The proper analysis of this equitable action is a matter of some controversy. It might be analysed as a strict liability equitable proprietary claim, with the beneficiaries vindicating their equitable proprietary rights against the defendants who had received property from the estate by mistake. But this proprietary analysis will not work, since the beneficiaries of an unadministered estate have neither a legal nor an equitable interest in the estate until the personal representatives have discharged all of the deceased’s debts.85 Until this has occurred, the beneficiary has only an expectation of the property being distributed. Consequently, the beneficiaries have no equitable proprietary interest to vindicate. The preferable way of analysing Ministry of Health v Simpson is that the beneficiaries are bringing a claim on behalf of the estate rather than themselves to vindicate the distribution scheme of the administration of the estate.86 The personal representatives are responsible for bringing the claim for recovery of property transferred by mistake. But, if they do not do so, the potential beneficiaries should sue the personal representatives to restore the value of the estate. If they are not able to do that successfully, Equity enables them to bring a claim against the recipient of the property. If they are successful, the value of the property received is not paid to the beneficiaries, but is returned to the estate, which still needs to be administered. Throughout this process, the beneficiaries cannot benefit directly, since they have only an expectation that they will receive something in the administration of the estate. This expectation will be defeated if the third-party recipient of the property was a bona fide purchaser for value.87

It follows that this strict liability personal claim arises in the very specific context of a defective transfer of property in the administration of an estate. Nevertheless, the strict liability claim has been recognized outside of that context. For example, in GL Baker Ltd v Medway Building and Supplies Ltd88 the principle was applied to enable a beneficiary to recover money mistakenly transferred by a trustee in the administration of an inter vivos [1] [2] [3] [4]

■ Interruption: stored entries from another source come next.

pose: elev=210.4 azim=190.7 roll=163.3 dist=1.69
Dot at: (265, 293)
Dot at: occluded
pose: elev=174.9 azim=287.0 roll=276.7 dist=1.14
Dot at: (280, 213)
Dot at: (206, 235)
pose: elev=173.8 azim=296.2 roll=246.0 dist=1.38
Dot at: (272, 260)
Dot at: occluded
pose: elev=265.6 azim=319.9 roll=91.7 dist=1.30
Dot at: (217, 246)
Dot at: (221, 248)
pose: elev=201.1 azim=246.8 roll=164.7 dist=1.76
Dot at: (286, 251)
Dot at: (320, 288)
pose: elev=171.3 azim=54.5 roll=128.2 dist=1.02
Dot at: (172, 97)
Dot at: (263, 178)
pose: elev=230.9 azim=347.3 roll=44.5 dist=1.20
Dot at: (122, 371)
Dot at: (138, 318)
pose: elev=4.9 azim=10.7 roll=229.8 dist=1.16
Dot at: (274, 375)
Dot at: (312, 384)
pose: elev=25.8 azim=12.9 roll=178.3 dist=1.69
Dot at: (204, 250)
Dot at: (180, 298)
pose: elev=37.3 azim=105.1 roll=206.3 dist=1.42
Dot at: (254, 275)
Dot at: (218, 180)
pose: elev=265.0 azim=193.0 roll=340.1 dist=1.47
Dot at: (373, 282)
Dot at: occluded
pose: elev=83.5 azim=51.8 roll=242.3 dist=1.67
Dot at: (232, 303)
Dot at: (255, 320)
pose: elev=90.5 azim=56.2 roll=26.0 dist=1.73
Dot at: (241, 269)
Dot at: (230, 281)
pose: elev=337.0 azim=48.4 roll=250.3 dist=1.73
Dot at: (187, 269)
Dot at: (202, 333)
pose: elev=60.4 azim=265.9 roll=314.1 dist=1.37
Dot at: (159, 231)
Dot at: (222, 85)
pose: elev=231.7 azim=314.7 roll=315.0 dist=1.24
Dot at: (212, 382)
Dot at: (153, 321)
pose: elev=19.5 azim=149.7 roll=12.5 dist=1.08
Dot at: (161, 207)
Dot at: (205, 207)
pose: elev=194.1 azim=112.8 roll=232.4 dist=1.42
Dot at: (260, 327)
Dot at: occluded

trust. This may be treated as an aberration or perhaps as a logical extension of the principle recognized in Ministry of Health v Simpson, under which the beneficiary has a right to sue the third-party recipient in Equity where the right to sue is derived from the trustee. But the beneficiary could not have benefited personally from this claim. If the claim was successful, the recipient would be liable to repay the money to the trust fund rather than to the beneficiary directly.

  • [1] [1951] AC 251, on appeal from Re Diplock’s Estate [1948] Ch 465.
  • [2] Commissioner of Stamp Duties (Queensland) v Livingston [1965] AC 694.
  • [3] See D Sheehan, ‘Disentangling Equitable Personal Liability for Receipt and Assistance’ [2008] RLR 41,61.
  • [4] Baker (GL) Ltd v Medway Building and Supplies Ltd [1958] 1 WLR1216, 1220 (Danckwerts J); ReJLeslie Engineers Co Ltd [1976] 1 WLR 292, 299 (Oliver J). 88 [1958] 1 WLR 1216.